With the 2014 investor conference season about to go bananas (J.P. Morgan’s behemoth healthcare conference hits Jan. 14), it is probably a good idea to do a little prep work before spending all that time and money on the road. Think of it like going to sleepaway camp; you got your sunblock, check, bathing suit, check, toothbrush, check, compelling investor presentation, um …
OK, so unless you were the ultimate dork at summer camp, you probably didn’t bring an investor deck with you. The point is it is absolutely critical that you have the right mindset and materials before you embark on the conference circuit. Following are a handful of tips to consider:
- Make sure your investor presentation reflects the kind of company you are right now. Many of us get attached to clever graphics, analogies and even metrics that are no longer relevant to a story. A few substantial tweaks could make all the difference when it comes to keeping investors engaged.

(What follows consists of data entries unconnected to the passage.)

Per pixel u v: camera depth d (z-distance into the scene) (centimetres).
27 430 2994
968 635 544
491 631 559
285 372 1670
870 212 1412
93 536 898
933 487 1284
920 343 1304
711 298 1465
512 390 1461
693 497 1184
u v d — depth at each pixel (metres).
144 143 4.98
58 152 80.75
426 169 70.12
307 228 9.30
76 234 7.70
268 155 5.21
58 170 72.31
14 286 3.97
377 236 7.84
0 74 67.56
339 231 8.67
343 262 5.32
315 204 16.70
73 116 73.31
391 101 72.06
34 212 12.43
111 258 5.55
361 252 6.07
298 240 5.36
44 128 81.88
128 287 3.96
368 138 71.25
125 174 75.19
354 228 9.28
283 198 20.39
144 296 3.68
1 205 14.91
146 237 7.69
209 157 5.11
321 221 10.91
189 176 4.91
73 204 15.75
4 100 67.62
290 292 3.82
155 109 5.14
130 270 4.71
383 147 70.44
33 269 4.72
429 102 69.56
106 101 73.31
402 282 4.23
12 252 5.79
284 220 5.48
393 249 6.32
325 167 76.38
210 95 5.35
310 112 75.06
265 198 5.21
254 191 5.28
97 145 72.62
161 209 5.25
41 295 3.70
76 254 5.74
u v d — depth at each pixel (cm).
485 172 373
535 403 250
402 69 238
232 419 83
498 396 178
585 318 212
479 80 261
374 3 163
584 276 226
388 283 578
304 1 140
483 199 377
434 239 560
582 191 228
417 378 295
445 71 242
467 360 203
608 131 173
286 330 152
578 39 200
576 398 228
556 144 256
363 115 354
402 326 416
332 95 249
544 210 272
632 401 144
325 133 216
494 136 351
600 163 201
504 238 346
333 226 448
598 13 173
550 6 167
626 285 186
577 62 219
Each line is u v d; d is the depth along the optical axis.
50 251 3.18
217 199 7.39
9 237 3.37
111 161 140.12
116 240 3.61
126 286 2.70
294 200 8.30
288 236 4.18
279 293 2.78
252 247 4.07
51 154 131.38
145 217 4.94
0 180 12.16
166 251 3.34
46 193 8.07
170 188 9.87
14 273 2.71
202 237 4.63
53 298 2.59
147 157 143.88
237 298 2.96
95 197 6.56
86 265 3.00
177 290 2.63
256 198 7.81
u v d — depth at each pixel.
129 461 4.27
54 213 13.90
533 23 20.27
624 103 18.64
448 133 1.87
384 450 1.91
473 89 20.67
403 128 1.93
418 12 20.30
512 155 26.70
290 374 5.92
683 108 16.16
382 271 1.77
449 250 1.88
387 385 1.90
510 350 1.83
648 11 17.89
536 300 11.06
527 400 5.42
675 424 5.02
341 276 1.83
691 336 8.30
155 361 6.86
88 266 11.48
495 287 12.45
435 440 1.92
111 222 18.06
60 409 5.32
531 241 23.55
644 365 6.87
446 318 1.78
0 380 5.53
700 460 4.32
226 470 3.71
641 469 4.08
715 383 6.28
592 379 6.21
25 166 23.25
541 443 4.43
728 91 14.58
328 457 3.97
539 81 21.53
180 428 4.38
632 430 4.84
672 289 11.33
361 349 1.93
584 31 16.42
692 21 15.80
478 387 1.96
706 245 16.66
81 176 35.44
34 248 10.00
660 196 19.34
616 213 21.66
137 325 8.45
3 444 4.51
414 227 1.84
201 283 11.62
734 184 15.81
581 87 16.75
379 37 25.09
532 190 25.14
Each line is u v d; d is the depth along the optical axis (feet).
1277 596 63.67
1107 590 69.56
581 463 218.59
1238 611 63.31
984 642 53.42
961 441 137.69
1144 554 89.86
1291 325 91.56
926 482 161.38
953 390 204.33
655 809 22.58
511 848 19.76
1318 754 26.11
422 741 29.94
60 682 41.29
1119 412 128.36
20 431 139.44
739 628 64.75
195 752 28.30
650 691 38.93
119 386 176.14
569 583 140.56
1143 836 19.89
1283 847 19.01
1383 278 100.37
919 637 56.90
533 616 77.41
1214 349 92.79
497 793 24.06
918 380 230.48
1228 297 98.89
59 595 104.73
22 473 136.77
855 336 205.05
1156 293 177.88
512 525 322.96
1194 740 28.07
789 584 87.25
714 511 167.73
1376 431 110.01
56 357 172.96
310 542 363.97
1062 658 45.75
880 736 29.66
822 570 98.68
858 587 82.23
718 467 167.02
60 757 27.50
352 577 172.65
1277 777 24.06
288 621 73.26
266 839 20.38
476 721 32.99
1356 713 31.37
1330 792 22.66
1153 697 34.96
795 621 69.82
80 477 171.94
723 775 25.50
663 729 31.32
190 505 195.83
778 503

- Manage your one-on-one schedule. It is easy to feel pressured by your hosts to sit with everyone on your schedule, but not all of the folks who want to sit with you are interested in investing in your company. Some are looking for industry trends or even making a bet that your company’s stock is headed south. Bottom line: Keep a close watch of your schedule and feel free to say no and request a new meeting.
- Piggyback NDRs. Traveling is expensive, not to mention time consuming. So, if you’re headed across country, let’s say to NYC, perhaps it makes sense to also do a day of meetings in Boston or Philly. Or better yet, maybe an analyst from a different bank would like to set up a dinner in NYC after your conference.
- Sleep well and eat right. OK, I’m an IR guy, not a nutritionist. But I’ve seen it before, the executive who has been up all night working, eating crappy food, and throwing back one too many glasses of scotch. And then comes the investor presentation, at which point you can hear all of the air being sucked out of the room because the speaker has no energy. I’m not saying stop drinking scotch, but I am saying it’s important to take care of yourself.
- And finally, take notes and ask questions. We usually assume that investors are the ones asking all of the questions, but maybe there is some insight to be gained if management teams ask investors questions. Investors sit with hundreds of management teams and likely can impart a few nuggets of their own.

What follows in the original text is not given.